Se me escapó un silbido.

– ¿Fuegos artificiales, dice usted? -le pregunté-. No eran fuegos artificiales, Dogger; lo que pasó fue que lo dejaron fuera de combate. ¿Y lleva usted dos días dando vueltas por ahí con ese cardenal en el cuello? Debe de dolerle mucho.

– Duele, señorita Flavia, pero los he tenido peores.

Supongo que lo observé con cara de incredulidad.

– Me he mirado los ojos en el espejo -añadió-. Las pupilas están del mismo tamaño. Una pequeña conmoción, pero no es grave. Me pondré bien.

Estaba a punto de preguntarle dónde había obtenido esos conocimientos cuando él se apresuró a añadir:

– Pero es sólo lo que he leído por ahí.

De repente, se me ocurrió una pregunta aún más importante.

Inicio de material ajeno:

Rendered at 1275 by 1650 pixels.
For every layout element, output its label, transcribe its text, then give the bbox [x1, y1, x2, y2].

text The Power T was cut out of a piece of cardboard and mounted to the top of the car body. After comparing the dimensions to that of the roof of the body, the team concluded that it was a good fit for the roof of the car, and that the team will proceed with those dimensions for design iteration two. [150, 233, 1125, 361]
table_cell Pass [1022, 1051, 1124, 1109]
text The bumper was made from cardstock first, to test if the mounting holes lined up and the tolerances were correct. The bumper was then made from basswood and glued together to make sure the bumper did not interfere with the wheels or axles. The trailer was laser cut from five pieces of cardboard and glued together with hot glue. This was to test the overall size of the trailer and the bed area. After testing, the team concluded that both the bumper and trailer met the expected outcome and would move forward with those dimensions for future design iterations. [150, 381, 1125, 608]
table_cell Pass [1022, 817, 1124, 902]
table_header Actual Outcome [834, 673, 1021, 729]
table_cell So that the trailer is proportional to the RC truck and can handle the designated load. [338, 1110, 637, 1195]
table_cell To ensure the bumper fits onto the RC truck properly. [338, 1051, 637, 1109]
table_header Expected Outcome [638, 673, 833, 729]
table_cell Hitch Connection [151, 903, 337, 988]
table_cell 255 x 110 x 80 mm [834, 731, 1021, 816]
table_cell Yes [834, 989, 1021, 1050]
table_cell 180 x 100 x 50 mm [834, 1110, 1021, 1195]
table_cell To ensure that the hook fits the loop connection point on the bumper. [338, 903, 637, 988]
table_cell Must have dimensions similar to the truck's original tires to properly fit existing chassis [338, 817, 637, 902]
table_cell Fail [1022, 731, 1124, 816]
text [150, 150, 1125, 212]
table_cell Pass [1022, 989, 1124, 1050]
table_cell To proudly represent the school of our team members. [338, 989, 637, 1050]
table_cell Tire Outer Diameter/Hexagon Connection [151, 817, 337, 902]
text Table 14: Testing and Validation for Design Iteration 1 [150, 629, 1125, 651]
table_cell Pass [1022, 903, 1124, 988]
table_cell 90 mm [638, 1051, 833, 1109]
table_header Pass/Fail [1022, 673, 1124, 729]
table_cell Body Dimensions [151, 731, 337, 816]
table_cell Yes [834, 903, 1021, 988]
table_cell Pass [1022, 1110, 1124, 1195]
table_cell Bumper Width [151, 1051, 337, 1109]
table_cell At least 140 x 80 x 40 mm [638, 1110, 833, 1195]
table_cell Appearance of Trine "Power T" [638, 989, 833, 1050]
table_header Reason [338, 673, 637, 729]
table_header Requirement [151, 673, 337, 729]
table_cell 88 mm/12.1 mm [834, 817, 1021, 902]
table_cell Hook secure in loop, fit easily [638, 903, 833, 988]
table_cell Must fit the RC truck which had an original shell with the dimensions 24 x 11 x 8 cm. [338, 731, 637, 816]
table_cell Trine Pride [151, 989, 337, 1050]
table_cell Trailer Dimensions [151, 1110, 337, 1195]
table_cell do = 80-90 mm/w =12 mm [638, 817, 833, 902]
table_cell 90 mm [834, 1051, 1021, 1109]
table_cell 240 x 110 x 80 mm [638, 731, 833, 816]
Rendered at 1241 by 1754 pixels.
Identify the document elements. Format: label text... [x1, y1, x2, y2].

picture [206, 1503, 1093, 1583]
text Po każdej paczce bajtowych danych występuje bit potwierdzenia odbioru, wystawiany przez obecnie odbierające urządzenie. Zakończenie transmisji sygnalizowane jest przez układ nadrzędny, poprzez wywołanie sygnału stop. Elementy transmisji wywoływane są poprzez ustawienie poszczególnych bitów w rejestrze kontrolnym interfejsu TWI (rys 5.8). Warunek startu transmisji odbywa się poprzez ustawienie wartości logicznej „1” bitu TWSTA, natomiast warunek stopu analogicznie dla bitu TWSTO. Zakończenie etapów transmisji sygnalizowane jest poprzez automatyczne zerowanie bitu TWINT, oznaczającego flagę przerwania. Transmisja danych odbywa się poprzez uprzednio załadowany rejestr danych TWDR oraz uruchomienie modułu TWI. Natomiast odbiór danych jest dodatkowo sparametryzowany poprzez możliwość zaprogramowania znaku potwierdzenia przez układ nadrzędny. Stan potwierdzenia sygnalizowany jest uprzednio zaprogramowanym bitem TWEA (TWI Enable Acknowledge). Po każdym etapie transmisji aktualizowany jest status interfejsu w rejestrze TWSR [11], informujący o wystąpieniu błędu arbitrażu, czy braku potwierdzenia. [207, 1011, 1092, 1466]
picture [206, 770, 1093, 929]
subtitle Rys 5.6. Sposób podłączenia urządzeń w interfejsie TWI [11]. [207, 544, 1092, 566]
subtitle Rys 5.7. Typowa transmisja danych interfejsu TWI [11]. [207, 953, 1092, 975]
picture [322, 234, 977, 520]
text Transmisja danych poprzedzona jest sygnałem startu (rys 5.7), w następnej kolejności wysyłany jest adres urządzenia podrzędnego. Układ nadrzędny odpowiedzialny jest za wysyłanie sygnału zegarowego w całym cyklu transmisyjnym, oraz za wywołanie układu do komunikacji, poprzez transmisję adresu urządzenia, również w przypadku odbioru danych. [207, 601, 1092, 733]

– Dogger, ¿cómo pudo usted matar a alguien si estaba inconsciente?

Se quedó inmóvil, con el aspecto de un niño a punto de ser castigado con la palmeta. Abrió y cerró la boca en varias ocasiones, pero no llegó a decir nada.

– ¡Lo atacaron! -dije-. ¡Alguien lo golpeó con una bota!

– No, no creo, señorita -repuso con aire triste-. Verá usted, aparte de Horace Bonepenny, en el jardín no había nadie más que yo.